● **TASK DATA**:
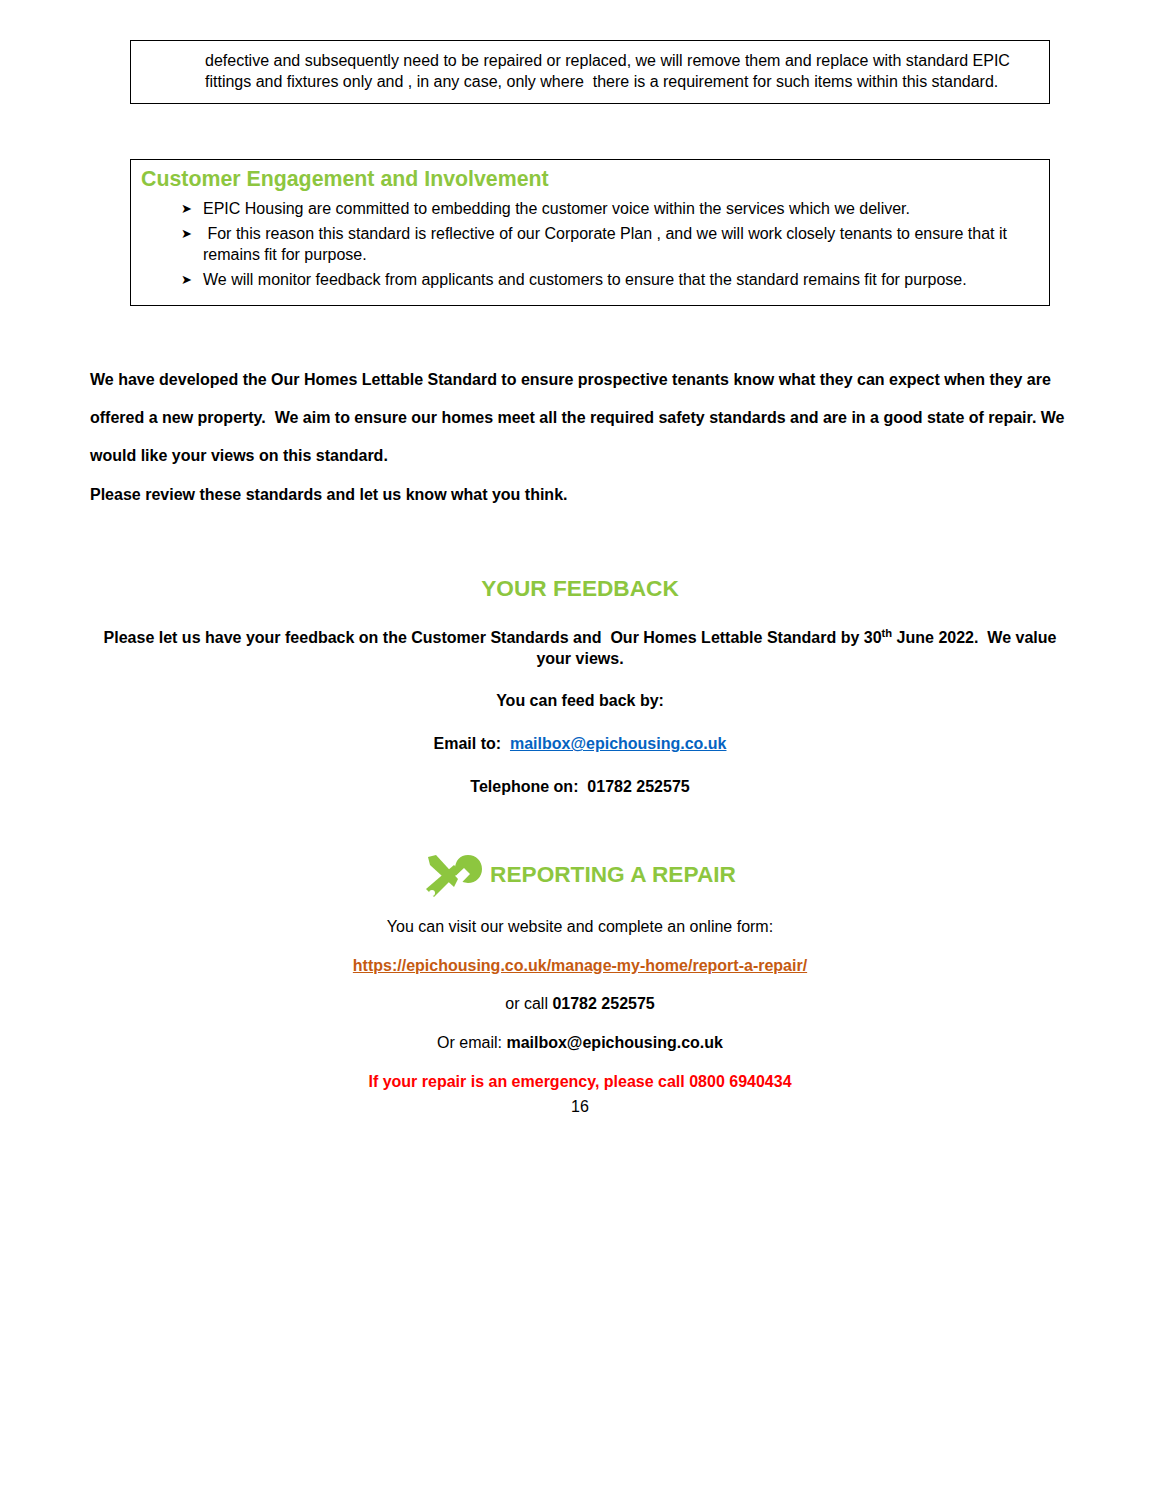defective and subsequently need to be repaired or replaced, we will remove them and replace with standard EPIC fittings and fixtures only and , in any case, only where there is a requirement for such items within this standard.
Customer Engagement and Involvement
EPIC Housing are committed to embedding the customer voice within the services which we deliver.
For this reason this standard is reflective of our Corporate Plan , and we will work closely tenants to ensure that it remains fit for purpose.
We will monitor feedback from applicants and customers to ensure that the standard remains fit for purpose.
We have developed the Our Homes Lettable Standard to ensure prospective tenants know what they can expect when they are offered a new property. We aim to ensure our homes meet all the required safety standards and are in a good state of repair. We would like your views on this standard.
Please review these standards and let us know what you think.
YOUR FEEDBACK
Please let us have your feedback on the Customer Standards and Our Homes Lettable Standard by 30th June 2022. We value your views.
You can feed back by:
Email to: mailbox@epichousing.co.uk
Telephone on: 01782 252575
REPORTING A REPAIR
You can visit our website and complete an online form:
https://epichousing.co.uk/manage-my-home/report-a-repair/
or call 01782 252575
Or email: mailbox@epichousing.co.uk
If your repair is an emergency, please call 0800 6940434
16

● **EXERCISE**:
Leaving out the pictures, repeat all of the entries exactly.

● **ANSWER AREA**:
defective and subsequently need to be repaired or replaced, we will remove them and replace with standard EPIC fittings and fixtures only and , in any case, only where there is a requirement for such items within this standard.
Customer Engagement and Involvement
EPIC Housing are committed to embedding the customer voice within the services which we deliver.
For this reason this standard is reflective of our Corporate Plan , and we will work closely tenants to ensure that it remains fit for purpose.
We will monitor feedback from applicants and customers to ensure that the standard remains fit for purpose.
We have developed the Our Homes Lettable Standard to ensure prospective tenants know what they can expect when they are offered a new property. We aim to ensure our homes meet all the required safety standards and are in a good state of repair. We would like your views on this standard.
Please review these standards and let us know what you think.
YOUR FEEDBACK
Please let us have your feedback on the Customer Standards and Our Homes Lettable Standard by 30th June 2022. We value your views.
You can feed back by:
Email to: mailbox@epichousing.co.uk
Telephone on: 01782 252575
REPORTING A REPAIR
You can visit our website and complete an online form:
https://epichousing.co.uk/manage-my-home/report-a-repair/
or call 01782 252575
Or email: mailbox@epichousing.co.uk
If your repair is an emergency, please call 0800 6940434
16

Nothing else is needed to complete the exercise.